**Secção do documento:**

______________________________

Al Berto: dois poemas para celebrar a sua vida

Se fosse vivo, Al Berto faria hoje 75 anos. O poeta e editor português, nascido a 11 de janeiro de 1948, encontrou na exaltação do próprio sofrimento a sua forma de expressão literária, ao longo de mais de 20 anos de atividade literária.

A Assírio e Alvim celebra a obra de Al Berto reeditando o último livro do autor, Horto de Incêndio, agora numa edição com sobrecapa. Nas suas páginas, o fogo assume o papel de elo entre os mundos terrestre, intermediário e celeste, de destruição e regeneração, ligado aos ritos de passagem.


RECADO



ouve-me
que o dia seja limpo e
a cada esquina de luz possas recolher
alimento suficiente para a tua morte


vai até onde ninguém te possa falar
ou reconhecer — vai por esse campo
de crateras extintas — vai por essa porta
de água tão vasta quanto a noite


deixa a árvore das cassiopeias cobrir-te
e as loucas aveias que o ácido enferrujou
erguerem-se na vertigem do voo — deixa
que o outono traga os pássaros e as abelhas
para pernoitarem na doçura
do teu breve coração — ouve-me


que o dia te seja limpo
e para lá da pele constrói o arco de sal


a morada eterna — o mar por onde fugirá
o etéreo visitante desta noite


não esqueças o navio carregado de lumes
de desejos em poeira — não esqueças o ouro
o marfim — os sessenta comprimidos letais
ao pequeno-almoço




HORTO



homens cegos procuram a visão do amor
onde os dias ergueram esta parede
intransponível


caminham vergados no zumbido dos ventos
com os braços erguidos — cantam


a linha do horizonte é uma lâmina
corta os cabelos dos meteoros — corta
as faces dos homens que espreitam para o palco
nocturno das invisíveis cidades


escorre uma linfa prateada para o coração dos cegos
e o sono atormenta-os com os seus sonhos vazios


adormecem sempre
antes que a cinza dos olhos arda
e se disperse


Al Berto, Horto de Incêndio

Novidades poema

«Corpo», pela pena de Al Berto

CORPO

Corpo corpo
que te seja leve o peso das estrelas
e de tua boca irrompa a inocência nua
dum lírio cujo caule se estende e
ramifica para lá dos alicerces da casa

abre a janela debruça-te
deixa que o mar inunde os órgãos do corpo
espalha lume na ponta dos dedos e toca
ao de leve aquilo que deve ser preservado

mas olho para as mãos e leio
o que o vento norte escreveu sobre as dunas

levanto-me do fundo de ti humilde lama
e num soluço da respiração sei que estou vivo
sou o centro sísmico do mundo

Al Berto, O Medo

O Medo

de Al Berto

Propriedade Descrição
ISBN: 978-972-37-1404-3
Editor: Assírio & Alvim
Data de Lançamento: abril de 2017
Idioma: Português
Dimensões: 175 x 247 x 40 mm
Encadernação: Capa dura
Páginas: 704
Tipo de produto: Livro
Coleção: Obras de Al Berto
Classificação temática: Livros em Português > Literatura > Poesia
EAN: 978972371404312
Idade Mínima Recomendada: Não aplicável
e e e e e

Muito bom

Catarina Neto

A poesia de Al Berto tem uma voz singular, irreverente mas de uma beleza crua. Este livro é um colosso! Recomendo aos mais progressistas

e e e e e

Uma voz poética avassaladoramente sensível

ABP

“O Medo” é a mais completa montra desta teia delicada de poemas. Neste lugar, o sensível é um verbo de uma escrita sem tréguas que se consome na sua absoluta elegância.

______________________________

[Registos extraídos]
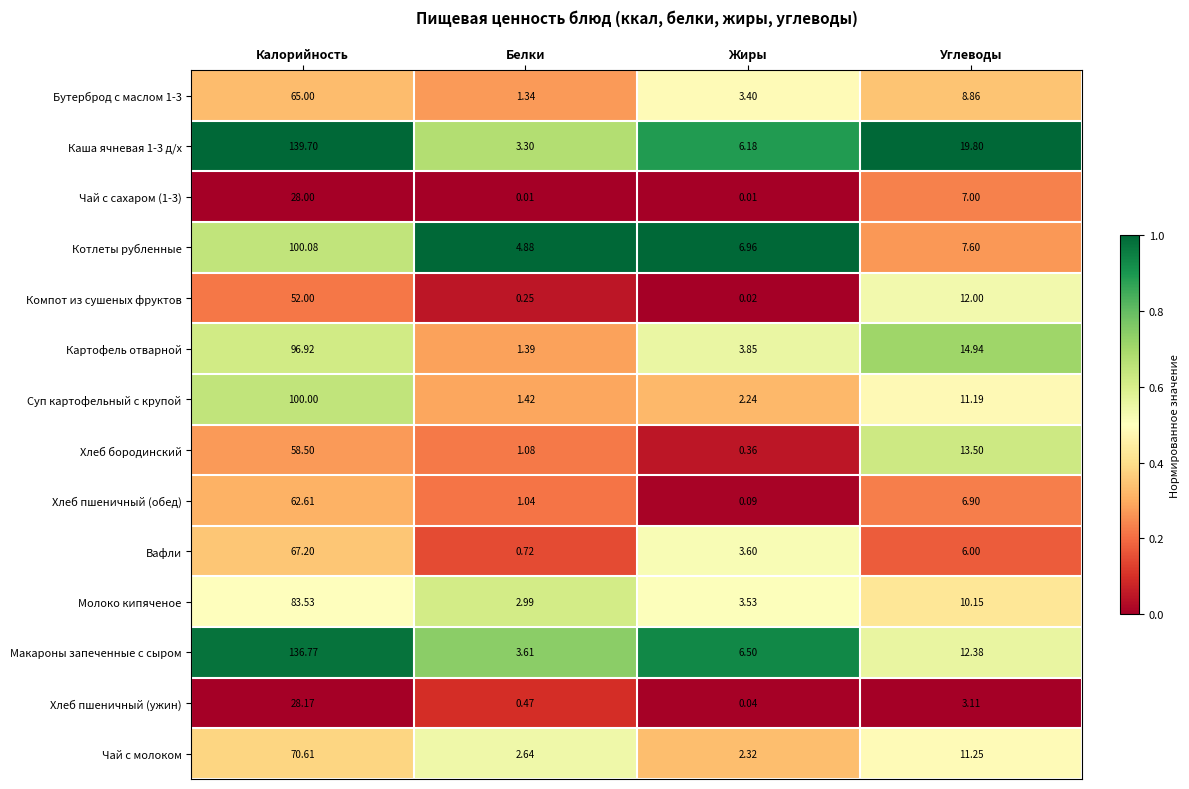

Where is Молоко кипяченое nearest to the value 43?

Углеводы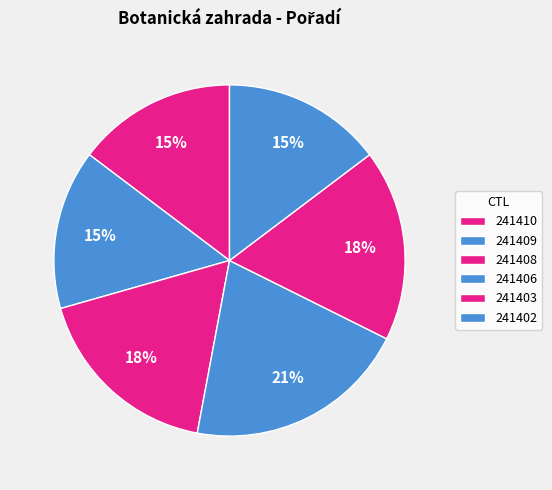

What is the smallest slice in the pie chart?

241410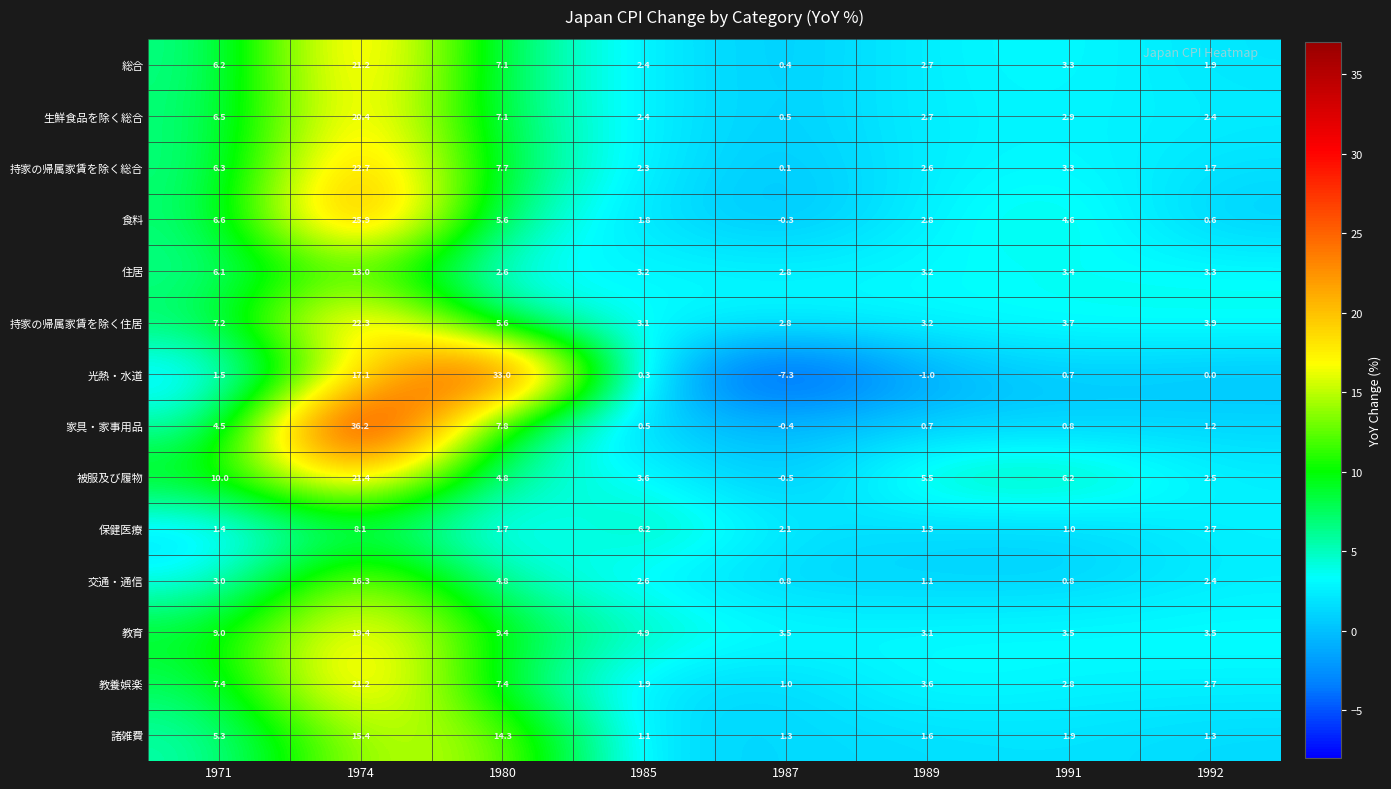

What is the difference between the 諸雑費 values at 1991 and 1987?

0.6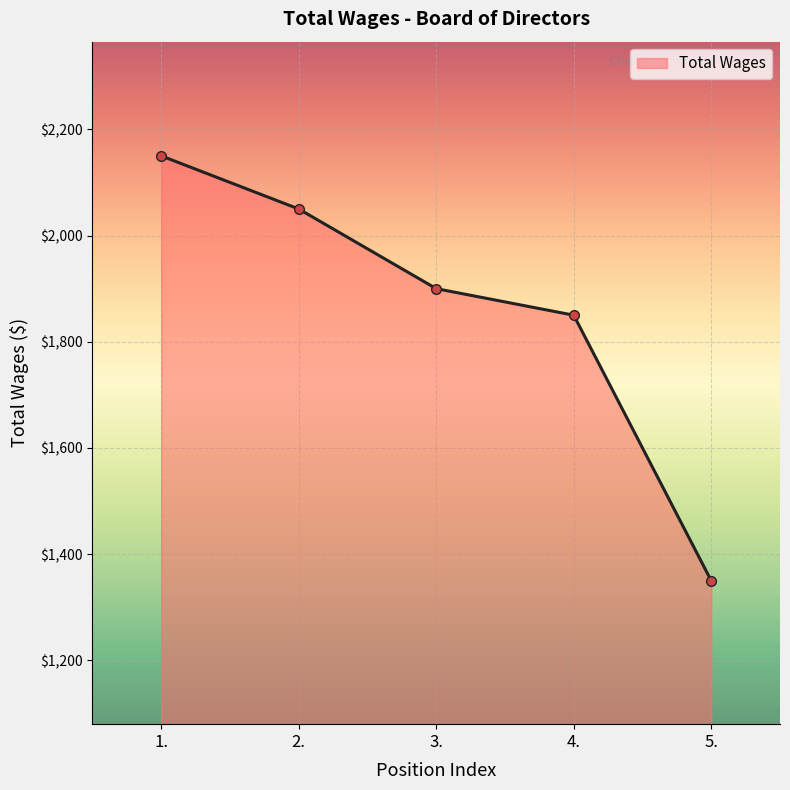

What is the label of the 2nd point from the left?

2.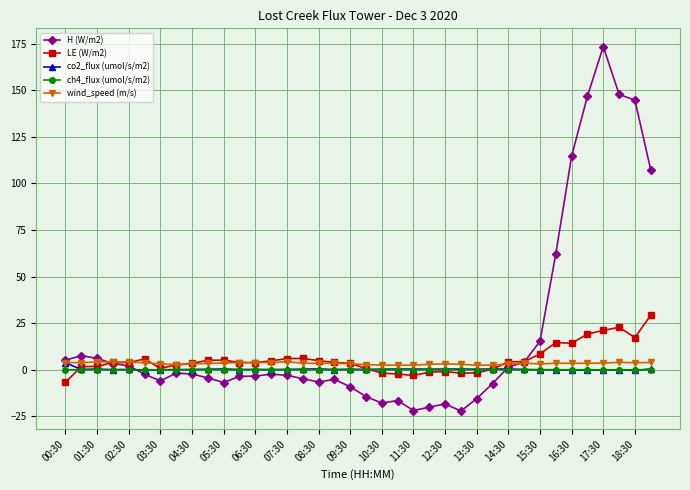

What is the minimum value shown in the chart?

-22.1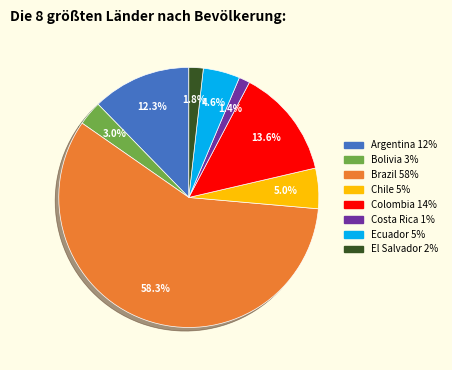

Is the sum of El Salvador and Argentina greater than half?

No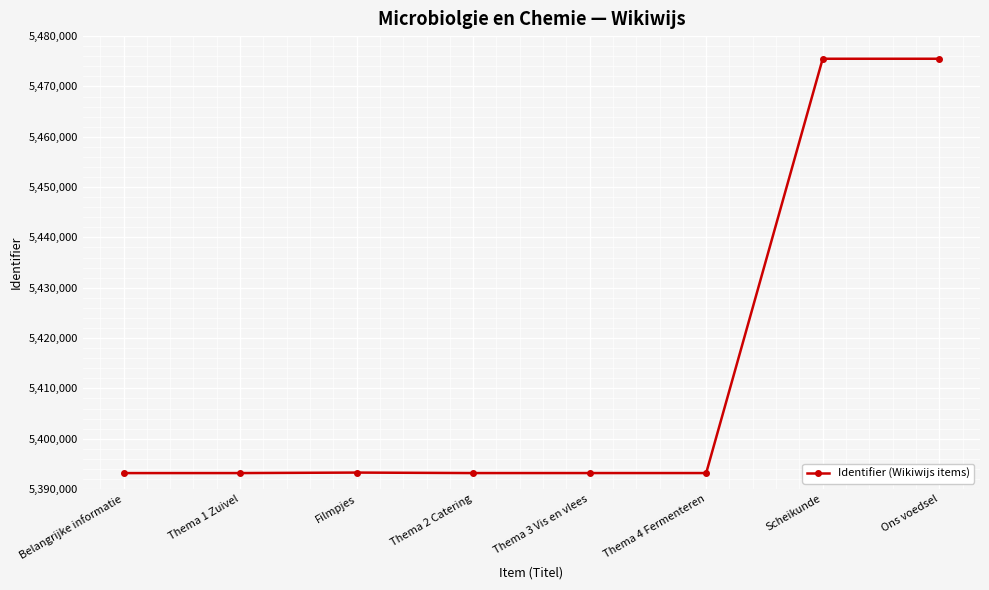

Read the value at Filmpjes.

5393279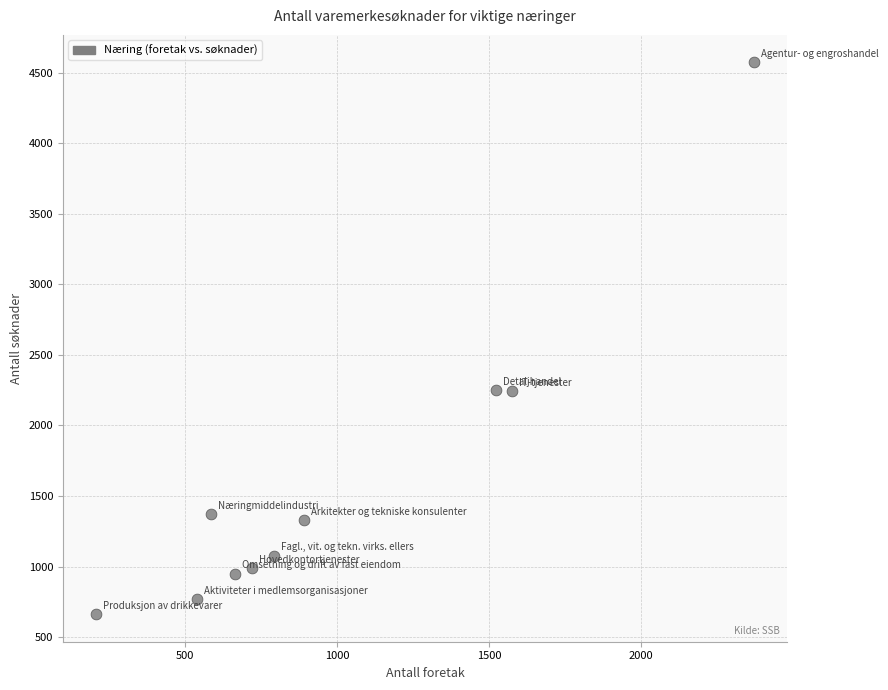

What is the range of Y values (max minus min)?

3910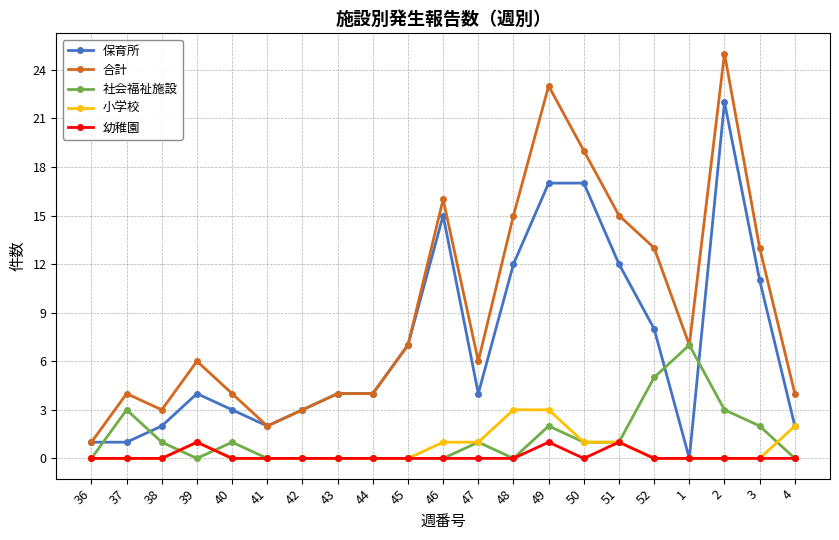

How many values in 保育所 are above zero?

20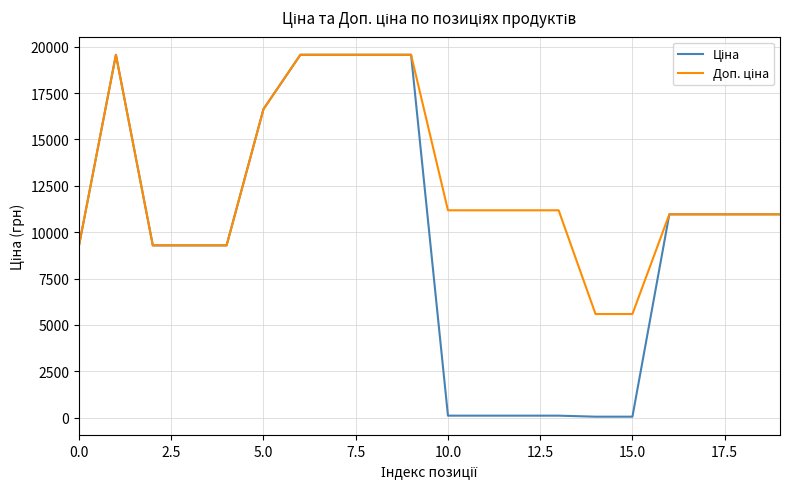

What is the maximum value shown in the chart?

19564.9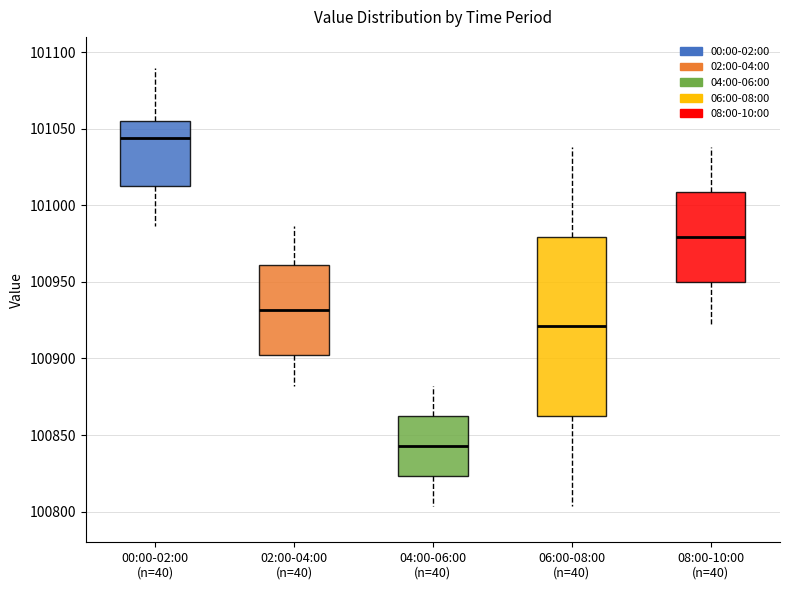

Where is the upper edge of the box for 00:00-02:00 (n=40) on the y-axis? The values are not printed on the chart, so give them approximately, as read against the axis.

101055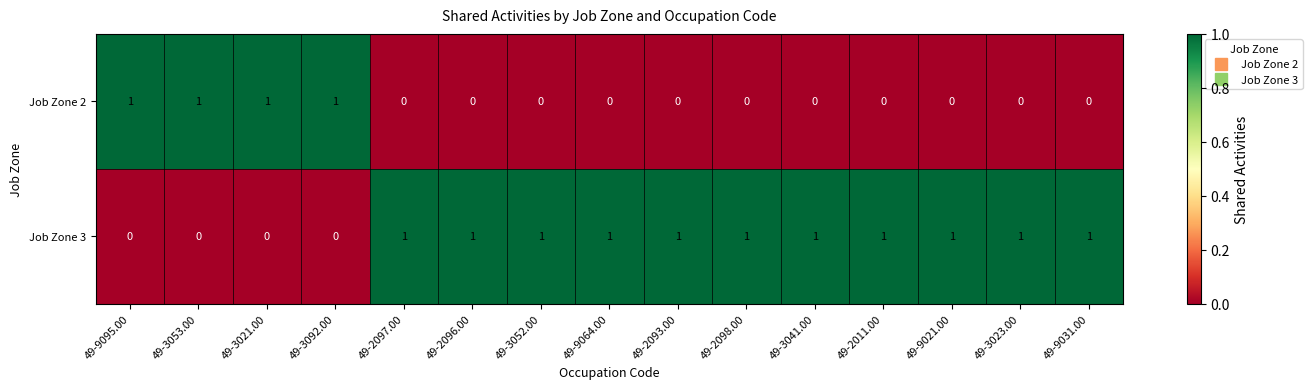

At how many categories does at least one series exceed 0?

15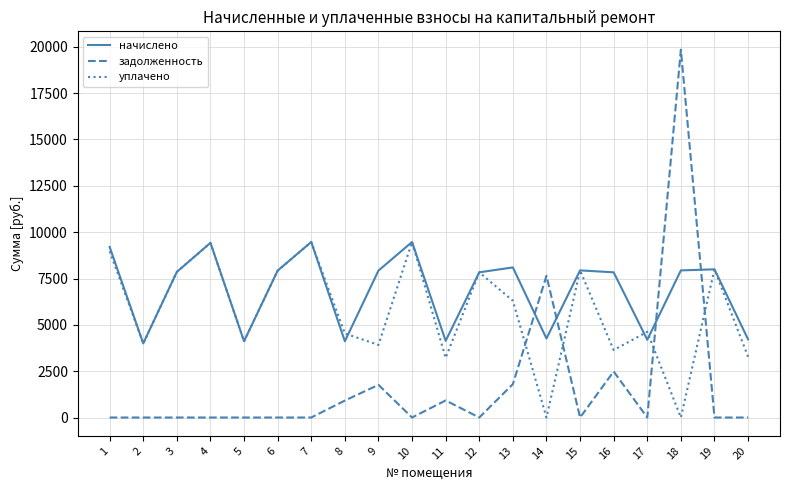

True or false: начислено has more than 2 interior local peaks.

True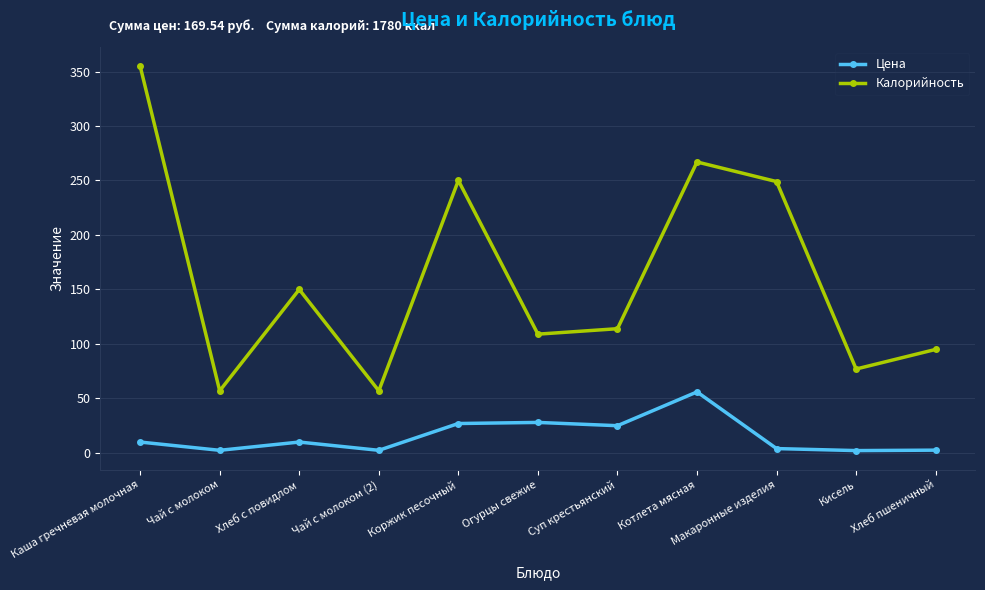

The Калорийность series shows 133.7 at Хлеб пшеничный. True or false?

False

______________________________

**Problemas e tarefas:**
1. Devolve o trecho do texto sobre Al Berto que abre com as palavras "Se fosse vivo, Al" e fecha com "ritos de passagem.".
2. Com base no texto sobre Al Berto, responde às perguntas seguintes.
(a) Em que data nasceu Al Berto?
(b) Que editora reedita o livro Horto de Incêndio?
(c) Quantas páginas tem o livro O Medo?
Para responder, recorre apenas ao texto sobre Al Berto.

**Tarefas resolvidas:**
1.
Se fosse vivo, Al Berto faria hoje 75 anos. O poeta e editor português, nascido a 11 de janeiro de 1948, encontrou na exaltação do próprio sofrimento a sua forma de expressão literária, ao longo de mais de 20 anos de atividade literária.

A Assírio e Alvim celebra a obra de Al Berto reeditando o último livro do autor, Horto de Incêndio, agora numa edição com sobrecapa. Nas suas páginas, o fogo assume o papel de elo entre os mundos terrestre, intermediário e celeste, de destruição e regeneração, ligado aos ritos de passagem.

2.
(a) A 11 de janeiro de 1948.
(b) A Assírio e Alvim.
(c) 704 páginas.